Thanks so much Nate. Couldn't have put it better myself! Really appreciate your support.
Hi, sorry to hear this. Have you gotten in touch with the people at FTX? Their climate fund would probably make a grant (https://www.ftx-climate.com/) considering they support Good Food Institute and one of their values is competition/diversity of EA organizations in the same space.
Not yet! Would you be able to intro us to someone there? Happy to cold email, but an intro always helps speed things along.
I don’t know anyone at FTX so if someone else reading this on the forum does, please reach out to Isha. That being said, I might be able to help with an intro for an intro :) Look out for an email from me
The funding paradox: The more we trust EA fund-managers to make good decisions, the less inclined we are to think anyone publicly asking for money is worth giving money to.
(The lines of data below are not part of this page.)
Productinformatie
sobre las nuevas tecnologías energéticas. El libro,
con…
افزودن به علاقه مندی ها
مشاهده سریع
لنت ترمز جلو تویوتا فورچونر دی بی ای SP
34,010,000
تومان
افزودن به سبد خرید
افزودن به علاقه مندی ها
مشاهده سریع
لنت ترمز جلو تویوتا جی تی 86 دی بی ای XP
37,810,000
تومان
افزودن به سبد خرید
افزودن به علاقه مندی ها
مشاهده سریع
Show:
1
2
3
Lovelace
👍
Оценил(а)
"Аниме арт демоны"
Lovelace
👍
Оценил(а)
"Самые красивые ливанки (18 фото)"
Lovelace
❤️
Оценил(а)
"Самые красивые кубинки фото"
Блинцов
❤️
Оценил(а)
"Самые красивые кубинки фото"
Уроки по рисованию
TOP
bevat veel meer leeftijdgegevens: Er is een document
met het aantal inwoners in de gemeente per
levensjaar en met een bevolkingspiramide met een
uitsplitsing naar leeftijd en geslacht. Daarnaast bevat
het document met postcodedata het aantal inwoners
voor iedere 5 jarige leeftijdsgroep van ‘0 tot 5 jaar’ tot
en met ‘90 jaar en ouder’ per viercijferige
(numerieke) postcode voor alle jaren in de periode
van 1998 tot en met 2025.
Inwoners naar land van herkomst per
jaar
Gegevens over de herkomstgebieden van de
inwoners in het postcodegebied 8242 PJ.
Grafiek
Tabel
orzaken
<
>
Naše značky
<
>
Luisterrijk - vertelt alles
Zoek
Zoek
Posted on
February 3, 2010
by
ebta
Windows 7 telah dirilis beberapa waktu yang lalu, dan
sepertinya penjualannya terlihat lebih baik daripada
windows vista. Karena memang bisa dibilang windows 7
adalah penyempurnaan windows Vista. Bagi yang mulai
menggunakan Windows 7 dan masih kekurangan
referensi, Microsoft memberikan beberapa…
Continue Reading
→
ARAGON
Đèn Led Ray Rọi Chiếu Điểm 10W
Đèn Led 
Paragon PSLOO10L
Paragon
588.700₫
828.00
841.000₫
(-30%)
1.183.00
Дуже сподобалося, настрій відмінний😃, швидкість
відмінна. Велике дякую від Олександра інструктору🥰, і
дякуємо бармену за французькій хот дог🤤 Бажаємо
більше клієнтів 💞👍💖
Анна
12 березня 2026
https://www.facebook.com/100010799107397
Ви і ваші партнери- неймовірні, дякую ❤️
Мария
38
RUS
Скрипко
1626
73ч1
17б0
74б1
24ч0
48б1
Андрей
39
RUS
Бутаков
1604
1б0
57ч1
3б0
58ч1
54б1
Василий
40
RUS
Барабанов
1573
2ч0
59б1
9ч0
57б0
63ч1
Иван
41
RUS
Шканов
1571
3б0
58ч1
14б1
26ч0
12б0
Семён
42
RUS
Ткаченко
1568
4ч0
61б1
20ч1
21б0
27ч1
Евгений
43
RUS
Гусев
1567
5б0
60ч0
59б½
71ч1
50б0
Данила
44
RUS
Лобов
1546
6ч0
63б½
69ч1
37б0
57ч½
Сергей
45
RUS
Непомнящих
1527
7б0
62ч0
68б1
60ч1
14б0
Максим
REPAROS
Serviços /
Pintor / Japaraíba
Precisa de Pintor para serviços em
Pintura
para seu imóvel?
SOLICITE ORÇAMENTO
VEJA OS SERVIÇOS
After all, the wise fund-managers would have funded them already if they were good.
It's related to the Expert's Paradox: An expert who's able to discern other experts should (on first-order) be more inclined to update on their signals because they have justified confidence in their signals being good. But if experts start updating strongly on each others' signals, now suddenly the signals are worse quality due to information cascades and proportionally watering down the total influence technical evidence (as opposed to testimonial evidence) has on their collective beliefs. Hence the paradox: the more experts are inclined to trust each other (first-order), the less they should be inclined to trust each other (second-order). The more efficient the market is, the more people are going to update on how efficient it is, which leads to the market becoming less efficient.
Additionally, if fund-managers tend to update on each others' signals, it creates perverse incentives for charities to not ask for money. The best a charity can hope for in a world where everyone believes and updates on the efficient market hypothesis is that a fund-manager accidentally receives private information about their funding situation.
The point is that fund-managers should be very reluctant to update on each others' decisions. The harm caused by reinforcing perverse incentives and watering down the epistemic commons just isn't worth it.
What is your budget spent on? I want to help you be run more efficiently.